**Çözülecek Problemler:**
• a. Çin-İran anlaşması yazısında "İkinci Dünya Savaşı’nda" sözcüklerini içeren ifadeyle başlayıp "ile anlaşma yaptı." ile biten kısmı harfi harfine yeniden yazın.
• b. Çin-İran anlaşması yazısına göre iki ülke arasındaki görüşmeler hangi yıl başlamıştır?

Abdurrahman Raşid
Suudi Arabistan’lı gazeteci. Şarku’l Avsat’ın eski genel yayın yönetmeni
TT

Çin’in İran’la yaptığı gizli anlaşma

Çin ile İran arasındaki 25 yıllık anlaşma İkinci Dünya Savaşı sonrası bölgede kurulan düzeni değiştirebilir.
Birinci Dünya Savaşı'nın sona ermesinden bu yana petrolün artan öneminden ve aynı zamanda sivil ve askeri konumundan dolayı İran ve hinterlandı büyük güçlerin yarıştığı bir arena haline geldi.
İkinci Dünya Savaşı’nda Sovyetler Birliği, Nazi Almanyası’nın İran’a ve petrol bölgelerine ulaşmasını engellemek amacıyla aynı cephede savaşmak için İngiltere ve ABD ile anlaşma yaptı.
Üç ülkenin liderleri; Stalin, Roosevelt ve Churchill savaş sırasında Tahran’da toplandılar. Hitler’in yenilgisinin ardından Sovyetler Birliği İran’da kalmayı kararlaştırdı ve petrol anlaşması imzaladılar ancak Washington ve Londra geç de olsa Sovyetler’i çıkarmayı ve anlaşmayı feshetmeyi başardı.
On yıl sonra İngiltere ve ABD Musaddık’ın seçim yoluyla İran Hükümetinin başına geçmesinde sol cenahın ve Sovyetler’in parmağı olduğunu anladılar. Ardından Musaddık’a darbe düzenlendi ve Şah’ın yetkileri korundu. Şah Rıza Pehlevi’nin devrilmesinden on gün sonra Aralık 1979’da Sovyetler Birliği’nin İran’a sınır olan Afganistan’ı işgal etmesiyle ABD Sovyetler’in niyetinden bir kez daha şüphelendi ve vakit kaybetmeden Afganistan’ı desteklemek suretiyle Sovyetlerin karşısına çıktılar. Bunun sebebi sıcak su ve petrol hayali kuran Çarların İran’a geçme niyetleri olduğunu düşünmeleriydi.
Bu, Çinlilerin Kuşak-Yol Projesi adıyla ekonomik yardım stratejisine dayanarak Ortadoğu’da özellikle Batı Asya ve Doğu Afrika’da genişleme iştahını ilk defa gösterişidir.
İran’la yapılan bu anlaşma sürpriz olmadı. Nitekim görüşmeler 2016 yılında başlamış, geçen seneyse görüşmeler devam etmişti ancak imzanın şimdi atılması ve anlaşmanın detaylarında ekonomik yardımlaşmadan fazlasının bulunması ABD yönetiminin Çin ve İran’la izlediği sükunet politikası çerçevesinde birçok soruyu gündeme getirdi.

**Sağlanan Bilgiler:**
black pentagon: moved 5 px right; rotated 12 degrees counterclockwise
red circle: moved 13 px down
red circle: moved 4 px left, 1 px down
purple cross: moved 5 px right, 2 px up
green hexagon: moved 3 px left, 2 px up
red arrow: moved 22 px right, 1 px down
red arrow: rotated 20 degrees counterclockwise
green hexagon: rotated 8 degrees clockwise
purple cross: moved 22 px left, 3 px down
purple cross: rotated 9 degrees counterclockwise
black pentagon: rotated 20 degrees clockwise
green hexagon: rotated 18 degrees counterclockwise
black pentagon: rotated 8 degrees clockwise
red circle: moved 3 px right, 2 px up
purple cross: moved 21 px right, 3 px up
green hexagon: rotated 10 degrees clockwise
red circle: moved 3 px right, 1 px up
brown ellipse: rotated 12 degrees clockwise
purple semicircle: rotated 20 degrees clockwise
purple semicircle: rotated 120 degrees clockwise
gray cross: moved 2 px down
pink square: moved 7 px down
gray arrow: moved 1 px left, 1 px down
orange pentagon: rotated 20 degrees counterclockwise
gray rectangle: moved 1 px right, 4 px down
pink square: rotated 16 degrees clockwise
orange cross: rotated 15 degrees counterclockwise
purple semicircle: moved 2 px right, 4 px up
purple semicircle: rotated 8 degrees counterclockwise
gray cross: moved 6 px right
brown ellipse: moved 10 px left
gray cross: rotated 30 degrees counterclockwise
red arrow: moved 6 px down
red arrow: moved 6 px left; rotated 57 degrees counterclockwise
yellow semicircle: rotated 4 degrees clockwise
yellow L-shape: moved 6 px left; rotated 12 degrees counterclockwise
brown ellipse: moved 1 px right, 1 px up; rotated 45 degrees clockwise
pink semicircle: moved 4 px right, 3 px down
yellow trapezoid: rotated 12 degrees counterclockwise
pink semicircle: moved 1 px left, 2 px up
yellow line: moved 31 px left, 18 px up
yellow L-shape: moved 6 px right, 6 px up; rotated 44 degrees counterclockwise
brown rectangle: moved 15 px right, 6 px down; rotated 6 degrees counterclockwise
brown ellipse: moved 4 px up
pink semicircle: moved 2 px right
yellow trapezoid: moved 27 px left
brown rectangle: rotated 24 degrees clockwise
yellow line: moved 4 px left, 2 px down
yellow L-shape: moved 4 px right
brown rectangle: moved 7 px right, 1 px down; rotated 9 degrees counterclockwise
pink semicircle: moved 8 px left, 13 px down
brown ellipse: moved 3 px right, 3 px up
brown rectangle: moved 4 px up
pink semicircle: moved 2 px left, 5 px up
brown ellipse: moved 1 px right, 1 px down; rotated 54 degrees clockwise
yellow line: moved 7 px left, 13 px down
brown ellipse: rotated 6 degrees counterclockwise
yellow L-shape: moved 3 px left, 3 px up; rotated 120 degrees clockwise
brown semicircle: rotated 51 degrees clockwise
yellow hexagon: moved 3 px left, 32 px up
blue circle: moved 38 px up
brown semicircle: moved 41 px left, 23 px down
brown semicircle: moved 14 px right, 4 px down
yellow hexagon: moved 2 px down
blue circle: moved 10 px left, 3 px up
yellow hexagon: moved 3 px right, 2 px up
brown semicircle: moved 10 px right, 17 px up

**Cevap Listesi:**
• a.
İkinci Dünya Savaşı’nda Sovyetler Birliği, Nazi Almanyası’nın İran’a ve petrol bölgelerine ulaşmasını engellemek amacıyla aynı cephede savaşmak için İngiltere ve ABD ile anlaşma yaptı.

• b. 2016 yılında.